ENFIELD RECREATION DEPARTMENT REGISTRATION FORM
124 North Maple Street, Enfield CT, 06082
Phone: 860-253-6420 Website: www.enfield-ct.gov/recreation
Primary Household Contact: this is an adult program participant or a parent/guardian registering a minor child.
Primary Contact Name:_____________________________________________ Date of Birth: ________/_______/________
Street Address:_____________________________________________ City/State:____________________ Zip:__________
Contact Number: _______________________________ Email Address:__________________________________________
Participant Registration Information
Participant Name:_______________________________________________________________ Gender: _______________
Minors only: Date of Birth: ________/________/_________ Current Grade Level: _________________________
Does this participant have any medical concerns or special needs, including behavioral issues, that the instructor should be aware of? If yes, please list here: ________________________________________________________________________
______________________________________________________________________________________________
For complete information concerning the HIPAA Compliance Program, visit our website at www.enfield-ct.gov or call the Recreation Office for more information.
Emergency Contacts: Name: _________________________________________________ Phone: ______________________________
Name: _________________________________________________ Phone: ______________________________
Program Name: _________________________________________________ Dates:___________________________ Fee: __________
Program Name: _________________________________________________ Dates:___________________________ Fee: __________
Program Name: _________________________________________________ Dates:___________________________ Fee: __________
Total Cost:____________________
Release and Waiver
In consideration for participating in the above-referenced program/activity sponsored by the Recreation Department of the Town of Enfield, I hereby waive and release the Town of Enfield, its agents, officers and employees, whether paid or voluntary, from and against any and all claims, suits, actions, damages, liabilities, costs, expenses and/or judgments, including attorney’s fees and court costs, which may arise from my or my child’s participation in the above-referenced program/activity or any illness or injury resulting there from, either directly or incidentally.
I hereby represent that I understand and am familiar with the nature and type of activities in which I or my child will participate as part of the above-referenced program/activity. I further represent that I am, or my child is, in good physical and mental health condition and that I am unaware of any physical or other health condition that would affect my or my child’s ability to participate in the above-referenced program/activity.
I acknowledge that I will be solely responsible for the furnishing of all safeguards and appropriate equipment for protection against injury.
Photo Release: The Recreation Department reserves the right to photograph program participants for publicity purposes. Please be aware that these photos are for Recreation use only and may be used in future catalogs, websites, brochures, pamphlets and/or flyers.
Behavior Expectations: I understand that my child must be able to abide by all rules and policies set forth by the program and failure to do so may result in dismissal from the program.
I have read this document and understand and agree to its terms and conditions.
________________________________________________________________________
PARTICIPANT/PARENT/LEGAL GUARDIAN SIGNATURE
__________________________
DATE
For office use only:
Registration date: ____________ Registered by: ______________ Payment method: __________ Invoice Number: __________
+++
● **INSTRUCTIONS FOR THE TASK**:
The entries shown above should be copied out word for word.

● **PROBLEM SOLUTION**:
ENFIELD RECREATION DEPARTMENT REGISTRATION FORM
124 North Maple Street, Enfield CT, 06082
Phone: 860-253-6420 Website: www.enfield-ct.gov/recreation
Primary Household Contact: this is an adult program participant or a parent/guardian registering a minor child.
Primary Contact Name:_____________________________________________ Date of Birth: ________/_______/________
Street Address:_____________________________________________ City/State:____________________ Zip:__________
Contact Number: _______________________________ Email Address:__________________________________________
Participant Registration Information
Participant Name:_______________________________________________________________ Gender: _______________
Minors only: Date of Birth: ________/________/_________ Current Grade Level: _________________________
Does this participant have any medical concerns or special needs, including behavioral issues, that the instructor should be aware of? If yes, please list here: ________________________________________________________________________
______________________________________________________________________________________________
For complete information concerning the HIPAA Compliance Program, visit our website at www.enfield-ct.gov or call the Recreation Office for more information.
Emergency Contacts: Name: _________________________________________________ Phone: ______________________________
Name: _________________________________________________ Phone: ______________________________
Program Name: _________________________________________________ Dates:___________________________ Fee: __________
Program Name: _________________________________________________ Dates:___________________________ Fee: __________
Program Name: _________________________________________________ Dates:___________________________ Fee: __________
Total Cost:____________________
Release and Waiver
In consideration for participating in the above-referenced program/activity sponsored by the Recreation Department of the Town of Enfield, I hereby waive and release the Town of Enfield, its agents, officers and employees, whether paid or voluntary, from and against any and all claims, suits, actions, damages, liabilities, costs, expenses and/or judgments, including attorney’s fees and court costs, which may arise from my or my child’s participation in the above-referenced program/activity or any illness or injury resulting there from, either directly or incidentally.
I hereby represent that I understand and am familiar with the nature and type of activities in which I or my child will participate as part of the above-referenced program/activity. I further represent that I am, or my child is, in good physical and mental health condition and that I am unaware of any physical or other health condition that would affect my or my child’s ability to participate in the above-referenced program/activity.
I acknowledge that I will be solely responsible for the furnishing of all safeguards and appropriate equipment for protection against injury.
Photo Release: The Recreation Department reserves the right to photograph program participants for publicity purposes. Please be aware that these photos are for Recreation use only and may be used in future catalogs, websites, brochures, pamphlets and/or flyers.
Behavior Expectations: I understand that my child must be able to abide by all rules and policies set forth by the program and failure to do so may result in dismissal from the program.
I have read this document and understand and agree to its terms and conditions.
________________________________________________________________________
PARTICIPANT/PARENT/LEGAL GUARDIAN SIGNATURE
__________________________
DATE
For office use only:
Registration date: ____________ Registered by: ______________ Payment method: __________ Invoice Number: __________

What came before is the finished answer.